- _Task goal_
Quote every line of the records below, from the line containing "common name: Redback salamander" through the end of the records, inclusive.
* * * * * * *
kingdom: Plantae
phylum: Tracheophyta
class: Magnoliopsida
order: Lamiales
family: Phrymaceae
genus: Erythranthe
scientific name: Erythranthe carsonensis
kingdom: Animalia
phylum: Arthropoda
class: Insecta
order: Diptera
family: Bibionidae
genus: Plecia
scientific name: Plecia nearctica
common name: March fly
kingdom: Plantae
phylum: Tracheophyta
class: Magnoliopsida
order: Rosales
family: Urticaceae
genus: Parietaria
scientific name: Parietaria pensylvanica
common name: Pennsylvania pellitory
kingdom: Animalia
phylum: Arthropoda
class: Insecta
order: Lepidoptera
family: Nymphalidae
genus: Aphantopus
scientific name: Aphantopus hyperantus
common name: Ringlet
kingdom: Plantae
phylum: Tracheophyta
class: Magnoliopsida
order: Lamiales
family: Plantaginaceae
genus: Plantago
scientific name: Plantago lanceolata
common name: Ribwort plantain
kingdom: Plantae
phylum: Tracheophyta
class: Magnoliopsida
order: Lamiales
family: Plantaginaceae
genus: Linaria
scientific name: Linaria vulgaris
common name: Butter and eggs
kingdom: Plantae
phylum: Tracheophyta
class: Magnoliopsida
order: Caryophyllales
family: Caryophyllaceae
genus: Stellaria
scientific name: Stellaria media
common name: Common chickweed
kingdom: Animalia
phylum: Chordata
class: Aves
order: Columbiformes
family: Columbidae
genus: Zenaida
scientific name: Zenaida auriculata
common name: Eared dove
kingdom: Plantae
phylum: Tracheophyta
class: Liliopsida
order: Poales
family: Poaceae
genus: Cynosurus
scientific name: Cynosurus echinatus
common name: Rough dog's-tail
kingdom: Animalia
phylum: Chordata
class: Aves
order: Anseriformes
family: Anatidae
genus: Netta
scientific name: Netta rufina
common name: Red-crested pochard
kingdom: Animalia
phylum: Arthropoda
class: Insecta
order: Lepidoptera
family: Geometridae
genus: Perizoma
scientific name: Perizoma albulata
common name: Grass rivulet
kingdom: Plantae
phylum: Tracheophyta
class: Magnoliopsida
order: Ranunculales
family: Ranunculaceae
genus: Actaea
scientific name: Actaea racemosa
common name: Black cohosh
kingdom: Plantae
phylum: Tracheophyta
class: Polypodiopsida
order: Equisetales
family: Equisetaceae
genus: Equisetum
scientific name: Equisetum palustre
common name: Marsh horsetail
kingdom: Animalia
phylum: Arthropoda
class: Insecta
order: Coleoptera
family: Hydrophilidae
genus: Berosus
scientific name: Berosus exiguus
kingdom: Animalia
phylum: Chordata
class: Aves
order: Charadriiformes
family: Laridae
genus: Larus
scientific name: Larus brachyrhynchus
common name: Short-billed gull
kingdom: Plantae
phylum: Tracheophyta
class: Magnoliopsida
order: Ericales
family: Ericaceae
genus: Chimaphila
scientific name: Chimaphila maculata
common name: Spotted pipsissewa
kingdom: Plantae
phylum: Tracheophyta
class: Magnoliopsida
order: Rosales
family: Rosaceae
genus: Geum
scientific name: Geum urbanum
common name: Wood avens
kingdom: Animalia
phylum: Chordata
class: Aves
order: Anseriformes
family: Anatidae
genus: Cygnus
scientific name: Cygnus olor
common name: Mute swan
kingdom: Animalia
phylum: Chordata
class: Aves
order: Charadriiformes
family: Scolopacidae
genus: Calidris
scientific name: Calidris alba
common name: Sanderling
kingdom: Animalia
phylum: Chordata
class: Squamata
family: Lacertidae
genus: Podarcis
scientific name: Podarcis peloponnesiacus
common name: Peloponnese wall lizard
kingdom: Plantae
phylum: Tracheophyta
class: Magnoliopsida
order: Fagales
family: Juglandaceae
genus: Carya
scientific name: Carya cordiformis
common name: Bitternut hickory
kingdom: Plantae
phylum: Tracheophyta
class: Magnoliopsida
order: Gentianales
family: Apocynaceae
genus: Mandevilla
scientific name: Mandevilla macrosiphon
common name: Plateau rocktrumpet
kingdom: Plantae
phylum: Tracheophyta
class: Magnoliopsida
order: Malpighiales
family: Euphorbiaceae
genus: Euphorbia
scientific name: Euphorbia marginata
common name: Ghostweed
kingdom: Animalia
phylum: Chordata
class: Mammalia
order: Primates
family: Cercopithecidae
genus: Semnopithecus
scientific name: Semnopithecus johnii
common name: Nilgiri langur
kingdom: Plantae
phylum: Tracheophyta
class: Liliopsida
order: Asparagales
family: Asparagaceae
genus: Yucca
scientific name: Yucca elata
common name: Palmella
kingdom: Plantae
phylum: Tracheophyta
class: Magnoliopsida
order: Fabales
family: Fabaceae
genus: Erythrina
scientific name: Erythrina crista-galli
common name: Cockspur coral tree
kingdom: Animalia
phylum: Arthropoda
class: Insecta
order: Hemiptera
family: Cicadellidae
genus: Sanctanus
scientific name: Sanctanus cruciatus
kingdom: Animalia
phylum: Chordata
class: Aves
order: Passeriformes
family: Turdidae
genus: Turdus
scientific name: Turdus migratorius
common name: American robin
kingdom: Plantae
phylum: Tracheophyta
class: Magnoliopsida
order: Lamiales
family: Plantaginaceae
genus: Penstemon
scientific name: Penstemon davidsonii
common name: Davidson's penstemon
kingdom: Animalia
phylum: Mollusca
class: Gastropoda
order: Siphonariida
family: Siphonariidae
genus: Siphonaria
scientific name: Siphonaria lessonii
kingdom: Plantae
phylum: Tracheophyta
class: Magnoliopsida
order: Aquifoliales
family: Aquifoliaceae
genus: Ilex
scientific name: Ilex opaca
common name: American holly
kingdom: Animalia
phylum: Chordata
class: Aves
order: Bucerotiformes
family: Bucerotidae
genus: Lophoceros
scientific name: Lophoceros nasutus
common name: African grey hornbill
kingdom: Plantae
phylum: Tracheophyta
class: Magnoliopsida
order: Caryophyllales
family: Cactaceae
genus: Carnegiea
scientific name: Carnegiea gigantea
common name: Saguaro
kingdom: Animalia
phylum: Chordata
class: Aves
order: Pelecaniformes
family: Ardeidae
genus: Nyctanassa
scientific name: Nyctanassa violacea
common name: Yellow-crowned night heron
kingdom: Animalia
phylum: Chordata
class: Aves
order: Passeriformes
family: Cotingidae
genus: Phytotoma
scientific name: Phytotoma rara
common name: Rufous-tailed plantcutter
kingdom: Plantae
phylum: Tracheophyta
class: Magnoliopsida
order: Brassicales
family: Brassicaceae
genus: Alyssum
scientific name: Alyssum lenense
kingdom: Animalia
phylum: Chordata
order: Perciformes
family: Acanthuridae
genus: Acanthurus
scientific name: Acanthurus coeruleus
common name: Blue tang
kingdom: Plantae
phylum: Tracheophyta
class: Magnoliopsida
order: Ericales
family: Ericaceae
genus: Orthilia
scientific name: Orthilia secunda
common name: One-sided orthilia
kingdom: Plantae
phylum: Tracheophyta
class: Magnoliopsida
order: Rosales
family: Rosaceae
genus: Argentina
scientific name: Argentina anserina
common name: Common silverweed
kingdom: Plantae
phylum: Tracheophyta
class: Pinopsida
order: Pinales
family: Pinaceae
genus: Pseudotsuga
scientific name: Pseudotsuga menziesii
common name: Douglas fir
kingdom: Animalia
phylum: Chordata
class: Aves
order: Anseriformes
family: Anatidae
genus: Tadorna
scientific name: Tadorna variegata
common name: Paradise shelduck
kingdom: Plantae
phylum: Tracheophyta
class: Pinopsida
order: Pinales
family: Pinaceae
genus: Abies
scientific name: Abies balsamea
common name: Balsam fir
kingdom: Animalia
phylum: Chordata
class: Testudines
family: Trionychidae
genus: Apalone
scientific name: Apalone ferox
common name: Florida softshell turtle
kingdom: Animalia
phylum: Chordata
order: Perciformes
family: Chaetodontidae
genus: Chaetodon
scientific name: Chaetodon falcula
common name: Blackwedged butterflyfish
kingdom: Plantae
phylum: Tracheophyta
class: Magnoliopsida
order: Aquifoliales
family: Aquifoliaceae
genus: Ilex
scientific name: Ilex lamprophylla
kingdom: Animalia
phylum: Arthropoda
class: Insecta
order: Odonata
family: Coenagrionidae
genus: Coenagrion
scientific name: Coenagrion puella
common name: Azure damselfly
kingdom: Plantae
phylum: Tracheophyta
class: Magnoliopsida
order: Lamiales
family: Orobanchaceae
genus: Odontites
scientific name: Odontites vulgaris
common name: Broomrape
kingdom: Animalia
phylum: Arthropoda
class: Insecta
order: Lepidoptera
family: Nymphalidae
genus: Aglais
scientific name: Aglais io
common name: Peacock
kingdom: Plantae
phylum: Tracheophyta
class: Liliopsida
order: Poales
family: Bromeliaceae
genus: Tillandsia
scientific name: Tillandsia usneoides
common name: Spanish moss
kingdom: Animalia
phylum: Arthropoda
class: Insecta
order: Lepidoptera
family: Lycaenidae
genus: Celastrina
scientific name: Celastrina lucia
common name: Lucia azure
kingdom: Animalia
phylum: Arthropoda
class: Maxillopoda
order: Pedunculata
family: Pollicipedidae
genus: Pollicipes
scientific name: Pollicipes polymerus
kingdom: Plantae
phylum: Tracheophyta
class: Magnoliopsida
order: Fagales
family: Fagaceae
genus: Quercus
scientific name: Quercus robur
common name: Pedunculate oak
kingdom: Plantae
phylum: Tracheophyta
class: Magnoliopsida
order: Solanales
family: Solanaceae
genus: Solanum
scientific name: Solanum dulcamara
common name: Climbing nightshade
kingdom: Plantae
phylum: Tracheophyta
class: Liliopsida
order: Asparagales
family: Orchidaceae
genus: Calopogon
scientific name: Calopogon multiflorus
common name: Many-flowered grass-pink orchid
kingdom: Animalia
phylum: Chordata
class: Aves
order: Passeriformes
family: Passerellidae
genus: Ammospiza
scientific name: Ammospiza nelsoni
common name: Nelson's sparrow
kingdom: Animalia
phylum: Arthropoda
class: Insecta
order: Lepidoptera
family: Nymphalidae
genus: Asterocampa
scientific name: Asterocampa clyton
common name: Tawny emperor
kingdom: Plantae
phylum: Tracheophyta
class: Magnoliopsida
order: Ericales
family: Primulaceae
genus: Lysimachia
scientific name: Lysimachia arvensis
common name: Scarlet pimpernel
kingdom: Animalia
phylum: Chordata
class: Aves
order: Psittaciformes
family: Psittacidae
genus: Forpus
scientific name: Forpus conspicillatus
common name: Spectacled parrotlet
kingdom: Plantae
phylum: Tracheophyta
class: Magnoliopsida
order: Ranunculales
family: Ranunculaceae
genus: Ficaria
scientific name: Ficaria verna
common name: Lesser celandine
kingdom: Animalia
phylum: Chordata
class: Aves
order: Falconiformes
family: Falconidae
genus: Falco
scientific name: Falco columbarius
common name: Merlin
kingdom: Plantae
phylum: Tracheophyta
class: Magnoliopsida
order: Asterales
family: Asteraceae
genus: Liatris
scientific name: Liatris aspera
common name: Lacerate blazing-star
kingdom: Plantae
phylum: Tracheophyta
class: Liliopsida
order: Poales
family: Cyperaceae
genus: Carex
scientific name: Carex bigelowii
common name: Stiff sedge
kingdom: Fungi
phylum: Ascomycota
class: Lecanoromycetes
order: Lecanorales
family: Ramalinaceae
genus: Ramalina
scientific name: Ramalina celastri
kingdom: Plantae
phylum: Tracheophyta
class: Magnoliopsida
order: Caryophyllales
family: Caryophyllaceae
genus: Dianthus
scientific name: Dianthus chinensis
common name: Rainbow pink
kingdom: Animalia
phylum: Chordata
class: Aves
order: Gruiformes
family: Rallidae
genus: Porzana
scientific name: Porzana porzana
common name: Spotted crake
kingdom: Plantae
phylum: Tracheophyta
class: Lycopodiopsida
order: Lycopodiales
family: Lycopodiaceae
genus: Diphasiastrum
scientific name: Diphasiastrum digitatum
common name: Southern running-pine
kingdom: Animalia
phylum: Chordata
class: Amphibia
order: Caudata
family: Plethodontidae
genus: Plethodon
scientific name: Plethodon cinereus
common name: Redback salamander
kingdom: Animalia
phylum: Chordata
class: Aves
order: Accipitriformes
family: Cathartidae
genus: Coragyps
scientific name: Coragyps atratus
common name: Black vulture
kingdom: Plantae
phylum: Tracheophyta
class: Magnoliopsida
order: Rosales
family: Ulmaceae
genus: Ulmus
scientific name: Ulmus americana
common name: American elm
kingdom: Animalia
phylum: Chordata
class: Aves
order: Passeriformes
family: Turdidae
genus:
* * * * * * *
- _Full response_
common name: Redback salamander
kingdom: Animalia
phylum: Chordata
class: Aves
order: Accipitriformes
family: Cathartidae
genus: Coragyps
scientific name: Coragyps atratus
common name: Black vulture
kingdom: Plantae
phylum: Tracheophyta
class: Magnoliopsida
order: Rosales
family: Ulmaceae
genus: Ulmus
scientific name: Ulmus americana
common name: American elm
kingdom: Animalia
phylum: Chordata
class: Aves
order: Passeriformes
family: Turdidae
genus:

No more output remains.